• [The problem]
A faithful, word-for-word copy of the data below is required, without pictures.

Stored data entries
━━━
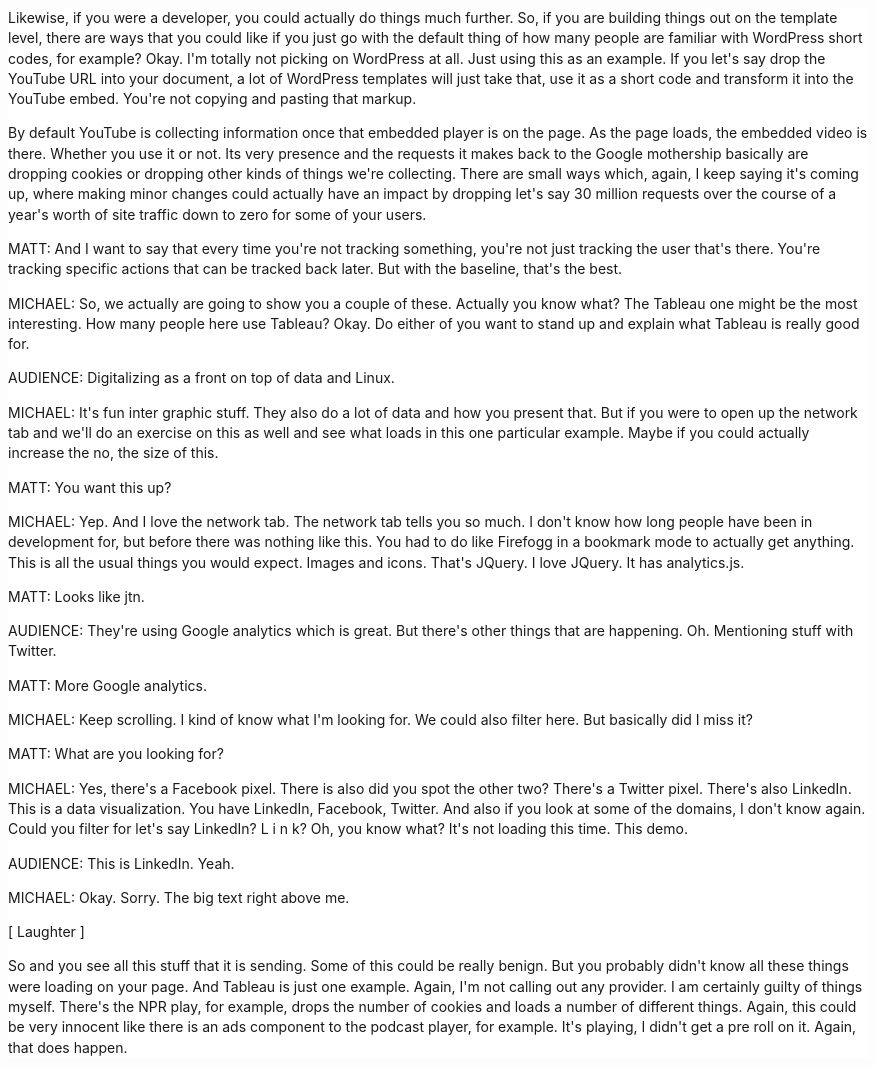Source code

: Likewise, if you were a developer, you could actually do things much further.  So, if you are building things out on the template level, there are ways that you could    like if you just go with the default thing of    how many people are familiar with WordPress short codes, for example?  Okay.  I'm totally not picking on WordPress at all.  Just using this as an example.  If you let's say drop the YouTube URL into your document, a lot of WordPress templates will just take that, use it as a short code and transform it into the YouTube embed.  You're not copying and pasting that markup.

By default YouTube is collecting information once that embedded player is on the page.  As the page loads, the embedded video is there.  Whether you use it or not.  Its very presence and the requests it makes back to the Google mothership basically are dropping cookies or dropping other kinds of things we're collecting.  There are small ways which, again, I keep saying it's coming up, where making minor changes could actually have an impact by dropping let's say 30 million requests over the course of a year's worth of site traffic down to zero for some of your users.

MATT: And I want to say that every time you're not tracking something, you're not just tracking the user that's there.  You're tracking specific actions that can be tracked back later.  But with the baseline, that's the best.

MICHAEL: So, we actually are going to show you a couple of these.  Actually you know what? The Tableau one might be the most interesting.  How many people here use Tableau?  Okay.  Do either of you want to stand up and explain what Tableau is really good for.

AUDIENCE: Digitalizing as a front on top of data and Linux.

MICHAEL: It's fun inter graphic stuff.  They also do a lot of data and how you present that.  But if you were to open up the network tab and we'll do an exercise on this as well and see what loads in this one particular example.  Maybe if you could actually increase the    no, the size of this.

MATT: You want this up?

MICHAEL: Yep.  And I love the network tab.  The network tab tells you so much.  I don't know how long people have been in development for, but before there was nothing like this. You had to do like Firefogg in a bookmark mode to actually get anything.  This is all the usual things you would expect.  Images and icons.  That's JQuery.  I love JQuery.  It has analytics.js.

MATT: Looks like jtn.

AUDIENCE: They're using Google analytics which is great.  But there's other things that are happening.  Oh.  Mentioning stuff with Twitter.

MATT: More Google analytics.

MICHAEL: Keep scrolling.  I kind of know what I'm looking for.  We could also filter here. But basically    did I miss it?

MATT: What are you looking for?

MICHAEL: Yes, there's a Facebook pixel.  There is also did you spot the other two?  There's a Twitter pixel.  There's also LinkedIn.  This is a data visualization.  You have LinkedIn, Facebook, Twitter.  And also if you look at some of the domains, I don't know again.  Could you filter for let's say LinkedIn?  L i n k?  Oh, you know what?  It's not loading this time.  This demo.

AUDIENCE: This is LinkedIn.  Yeah.

MICHAEL: Okay.  Sorry.  The big text right above me.

[ Laughter ]

So and you see all this stuff that it is sending.  Some of this could be really benign.  But you probably didn't know all these things were loading on your page.  And Tableau is just one example.  Again, I'm not calling out any provider.  I am certainly guilty of things myself.  There's the NPR play, for example, drops the number of cookies and loads a number of different things.  Again, this could be very innocent like there is an ads component to the podcast player, for example.  It's playing, I didn't get a pre roll on it.  Again, that does happen.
━━━
• [Solution]
Source code

: Likewise, if you were a developer, you could actually do things much further.  So, if you are building things out on the template level, there are ways that you could    like if you just go with the default thing of    how many people are familiar with WordPress short codes, for example?  Okay.  I'm totally not picking on WordPress at all.  Just using this as an example.  If you let's say drop the YouTube URL into your document, a lot of WordPress templates will just take that, use it as a short code and transform it into the YouTube embed.  You're not copying and pasting that markup.

By default YouTube is collecting information once that embedded player is on the page.  As the page loads, the embedded video is there.  Whether you use it or not.  Its very presence and the requests it makes back to the Google mothership basically are dropping cookies or dropping other kinds of things we're collecting.  There are small ways which, again, I keep saying it's coming up, where making minor changes could actually have an impact by dropping let's say 30 million requests over the course of a year's worth of site traffic down to zero for some of your users.

MATT: And I want to say that every time you're not tracking something, you're not just tracking the user that's there.  You're tracking specific actions that can be tracked back later.  But with the baseline, that's the best.

MICHAEL: So, we actually are going to show you a couple of these.  Actually you know what? The Tableau one might be the most interesting.  How many people here use Tableau?  Okay.  Do either of you want to stand up and explain what Tableau is really good for.

AUDIENCE: Digitalizing as a front on top of data and Linux.

MICHAEL: It's fun inter graphic stuff.  They also do a lot of data and how you present that.  But if you were to open up the network tab and we'll do an exercise on this as well and see what loads in this one particular example.  Maybe if you could actually increase the    no, the size of this.

MATT: You want this up?

MICHAEL: Yep.  And I love the network tab.  The network tab tells you so much.  I don't know how long people have been in development for, but before there was nothing like this. You had to do like Firefogg in a bookmark mode to actually get anything.  This is all the usual things you would expect.  Images and icons.  That's JQuery.  I love JQuery.  It has analytics.js.

MATT: Looks like jtn.

AUDIENCE: They're using Google analytics which is great.  But there's other things that are happening.  Oh.  Mentioning stuff with Twitter.

MATT: More Google analytics.

MICHAEL: Keep scrolling.  I kind of know what I'm looking for.  We could also filter here. But basically    did I miss it?

MATT: What are you looking for?

MICHAEL: Yes, there's a Facebook pixel.  There is also did you spot the other two?  There's a Twitter pixel.  There's also LinkedIn.  This is a data visualization.  You have LinkedIn, Facebook, Twitter.  And also if you look at some of the domains, I don't know again.  Could you filter for let's say LinkedIn?  L i n k?  Oh, you know what?  It's not loading this time.  This demo.

AUDIENCE: This is LinkedIn.  Yeah.

MICHAEL: Okay.  Sorry.  The big text right above me.

[ Laughter ]

So and you see all this stuff that it is sending.  Some of this could be really benign.  But you probably didn't know all these things were loading on your page.  And Tableau is just one example.  Again, I'm not calling out any provider.  I am certainly guilty of things myself.  There's the NPR play, for example, drops the number of cookies and loads a number of different things.  Again, this could be very innocent like there is an ads component to the podcast player, for example.  It's playing, I didn't get a pre roll on it.  Again, that does happen.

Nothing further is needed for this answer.